The first gay man charged under the new anti-homosexuality law voted in 2023 in Uganda escapes a trial. But state-sponsored homophobia in this East African country, one of the harshest in the world, remains.
This is bad news dressed up as good news coming from Uganda. In this East African state whose anti-homosexuality legislation is regarded as among the harshest in the world, a court dismissed the first case brought after the 2023 vote hardening state homophobia.
The law passed in 2023 provides heavy penalties for people having homosexual relations and for “promoting” homosexuality. An offense of “aggravated homosexuality” is also punishable by the death penalty, a sentence that has not been carried out for years in Uganda. Based on prosecutions started three months after its adoption, the first case heard under this text concerned a man, now 25, accused of “aggravated homosexuality” for “having illicit sexual relations with (…) a 41-year-old adult man”, according to the initial indictment read by the Agence France-Presse (AFP). In January 2024, the facts were reclassified as “crimes against nature for having had sexual relations contrary to the natural order”, punishable by life imprisonment.
“Anyone can still be arrested…”
On Monday, February 2, however, the court dismissed the case, deeming that the accused was “mentally unstable and that he did not understand the course of the trial”, his lawyer, Me Douglas Mawadri, explained to AFP. The defense argued that the accused had developed psychosis and had become schizophrenic as a result of the 350 days he had spent in provisional detention, before being released on bail.

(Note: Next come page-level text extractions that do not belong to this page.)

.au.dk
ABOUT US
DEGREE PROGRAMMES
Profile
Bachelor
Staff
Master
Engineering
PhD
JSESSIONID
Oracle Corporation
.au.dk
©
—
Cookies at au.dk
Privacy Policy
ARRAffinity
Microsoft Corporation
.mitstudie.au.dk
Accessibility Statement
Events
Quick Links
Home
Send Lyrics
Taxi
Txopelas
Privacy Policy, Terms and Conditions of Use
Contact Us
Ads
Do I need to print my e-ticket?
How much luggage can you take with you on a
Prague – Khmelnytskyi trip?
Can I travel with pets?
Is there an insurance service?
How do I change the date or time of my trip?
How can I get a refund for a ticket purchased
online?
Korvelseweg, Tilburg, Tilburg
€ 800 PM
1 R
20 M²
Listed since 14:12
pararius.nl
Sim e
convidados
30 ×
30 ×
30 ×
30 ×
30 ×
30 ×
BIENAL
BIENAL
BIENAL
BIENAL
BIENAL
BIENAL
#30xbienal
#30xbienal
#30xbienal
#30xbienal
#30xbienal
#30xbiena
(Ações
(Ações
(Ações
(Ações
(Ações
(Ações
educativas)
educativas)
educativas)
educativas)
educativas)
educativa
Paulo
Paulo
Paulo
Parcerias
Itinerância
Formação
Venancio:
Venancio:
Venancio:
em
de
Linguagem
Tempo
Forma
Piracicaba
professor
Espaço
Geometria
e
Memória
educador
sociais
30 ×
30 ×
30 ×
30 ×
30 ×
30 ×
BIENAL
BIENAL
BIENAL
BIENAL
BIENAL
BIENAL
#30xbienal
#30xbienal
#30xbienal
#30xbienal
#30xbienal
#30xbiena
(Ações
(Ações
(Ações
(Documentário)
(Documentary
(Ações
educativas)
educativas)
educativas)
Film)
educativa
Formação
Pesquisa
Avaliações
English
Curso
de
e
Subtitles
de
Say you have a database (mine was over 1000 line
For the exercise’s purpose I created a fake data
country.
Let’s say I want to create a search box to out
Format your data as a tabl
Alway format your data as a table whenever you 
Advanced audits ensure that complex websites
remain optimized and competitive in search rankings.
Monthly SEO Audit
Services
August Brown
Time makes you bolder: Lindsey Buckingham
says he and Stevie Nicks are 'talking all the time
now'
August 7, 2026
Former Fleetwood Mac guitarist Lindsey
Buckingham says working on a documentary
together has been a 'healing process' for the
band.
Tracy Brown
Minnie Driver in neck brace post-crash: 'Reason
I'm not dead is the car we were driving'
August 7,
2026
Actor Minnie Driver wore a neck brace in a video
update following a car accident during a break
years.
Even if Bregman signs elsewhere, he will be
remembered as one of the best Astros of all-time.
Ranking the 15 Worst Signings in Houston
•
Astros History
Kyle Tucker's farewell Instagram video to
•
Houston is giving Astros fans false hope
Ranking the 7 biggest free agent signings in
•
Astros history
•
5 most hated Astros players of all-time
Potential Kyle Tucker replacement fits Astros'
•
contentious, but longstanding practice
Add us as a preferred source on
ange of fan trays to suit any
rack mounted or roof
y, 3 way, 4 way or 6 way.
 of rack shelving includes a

Asked by AFP to react to this news, human rights activists are divided on this decision. “A major breakthrough that should have intervened sooner”, commented Richard Lusimbo, the LGBT+ rights activist, who said that the lengthy pre-trial detention of the accused constitutes an “injustice at its peak”. The decision “creates a precedent” and amounts to a “victory for the victims”, rejoiced Ugandan human rights defender Frank Mugashi. “The law on homosexuality and the provisions of the Penal Code prohibiting consensual acts between adults of the same sex are still in force,” reminded Oryem Nyeko, author of a Human Rights Watch (HRW) report published in May on the subject. And to recall: “That means anyone can still be arrested and prosecuted under this law that tramples rights.”